Selected excerpt =>
Water Effect
Explanation
Going into this I had no idea how to write a water shader but once I started looking into it I learned that you can make pretty decent looking water by just layering on a few relatively simple effects. This shader consists of scrolling two normal maps at different rates, adding in Blinn-Phong lighting and fresnel shading, and running a grid-based finite-difference Laplacian simulation for the mouse-based ripples. I also added a skybox as the semi-transparent water against a black background looked a bit ugly, and then I had the idea to add skybox reflections which turned out to be surprisingly easy and really helped sell the effect. The geometry itself doesn't actually change at all except for slight sine-based undulations.
To start with, I am scrolling two water normal maps at different rates and directions to give the appearance of an uneven rippled surface. A normal is sampled from each of these and the two are combined. This normal is then combined again with the normal sampled from the data texture for the ripple map. This is how I am creating the appearance of distortions on the water's surface without actually modifying the geometry at all. Then I am doing Blinn-Phong lighting followed by fresnel shading to make the water shine a bit and get the edges of the ripples to pop. This amounts to performing some more vector math with the previously computed normal vector, the camera vector and the world vector to compute color adjustments for the current fragment. After that comes the skybox reflection and refraction which involve sampling the skybox texture at a point computed from the normal vector, camera vector and world vector to compute more color adjustments which are blended with those computed previously to determine the final color of the fragment. It amazes me how many effects boil down to just some simple vector math. You can read more about fresnel shading as well as environmental reflections and refractions here.

Direction A => Reproduce the part of the water shader explanation from "Water Effect" to "slight sine-based undulations." word for word.
Direction B => Write the next part of the water shader explanation, picking up after its final sentence.

Records shown =>
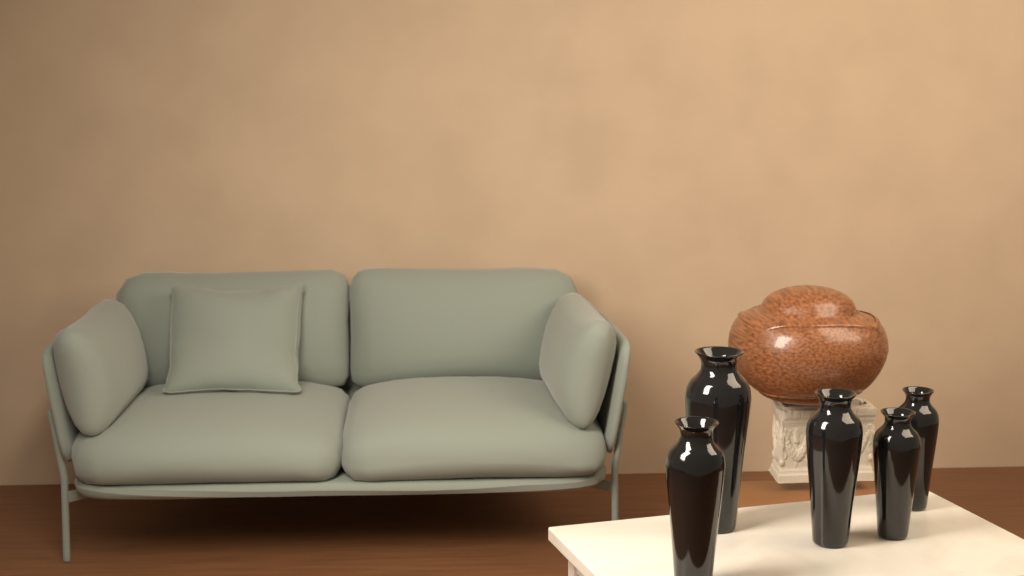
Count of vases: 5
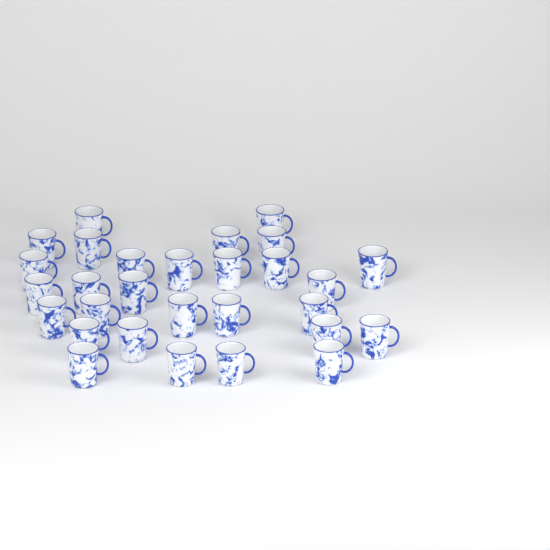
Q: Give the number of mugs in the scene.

==

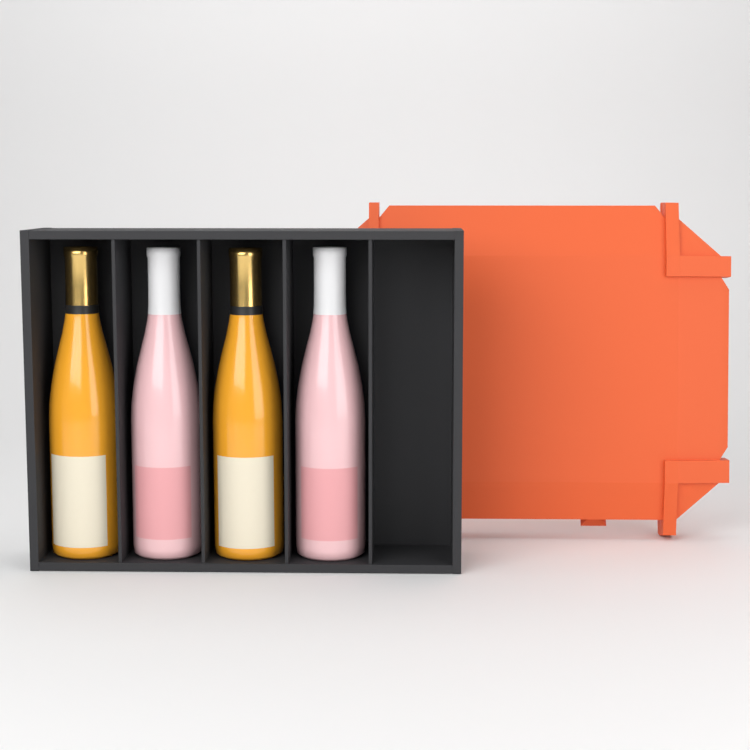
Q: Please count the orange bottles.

Final result A =>
Water Effect
Explanation
Going into this I had no idea how to write a water shader but once I started looking into it I learned that you can make pretty decent looking water by just layering on a few relatively simple effects. This shader consists of scrolling two normal maps at different rates, adding in Blinn-Phong lighting and fresnel shading, and running a grid-based finite-difference Laplacian simulation for the mouse-based ripples. I also added a skybox as the semi-transparent water against a black background looked a bit ugly, and then I had the idea to add skybox reflections which turned out to be surprisingly easy and really helped sell the effect. The geometry itself doesn't actually change at all except for slight sine-based undulations.

Final result B =>
That covers how the water shader works. The ripple simulation is a grid-based finite-difference Laplacian where the ripples are produced by adding a gaussian source at the desired location in the grid. You can read more about finite-difference Laplacian approximation here. If you want to learn more about water simulations check out this and this.
Source
import * as THREE from "three";
const SIZE = 512;
let camera, scene, renderer;
let plane, waterMaterial;
const pendingRipples = [];
const raycaster = new THREE.Raycaster();
const pointerNDC = new THREE.Vector2();
let lastPointerRipple = 0;
const RIPPLE_INTERVAL_MS = 50;
// ---- wave simulation ----
const waveTexParams = {
type: THREE.FloatType,
minFilter: THREE.LinearFilter,
magFilter: THREE.LinearFilter,
wrapS: THREE.ClampToEdgeWrapping,
wrapT: THREE.ClampToEdgeWrapping,
depthBuffer: false,
stencilBuffer: false,
};
let hPrev = new THREE.WebGLRenderTarget(SIZE, SIZE, waveTexParams);
let hCurr = new THREE.WebGLRenderTarget(SIZE, SIZE, waveTexParams);
let hNext = new THREE.WebGLRenderTarget(SIZE, SIZE, waveTexParams);
const simCam = new THREE.OrthographicCamera(-1, 1, 1, -1, 0, 1);
const simScene = new THREE.Scene();
const simMat = new THREE.ShaderMaterial({
uniforms: {
uHPrev: { value: hPrev.texture },
uHCurr: { value: hCurr.texture },
uTexel: { value: new THREE.Vector2(1 / SIZE, 1 / SIZE) },
uC2Dt2: { value: 0.04 },
uDamping: { value: 0.02 },
uSrcCount: { value: 0 },
uSrcUV: {
value: Array(8)
.fill(0)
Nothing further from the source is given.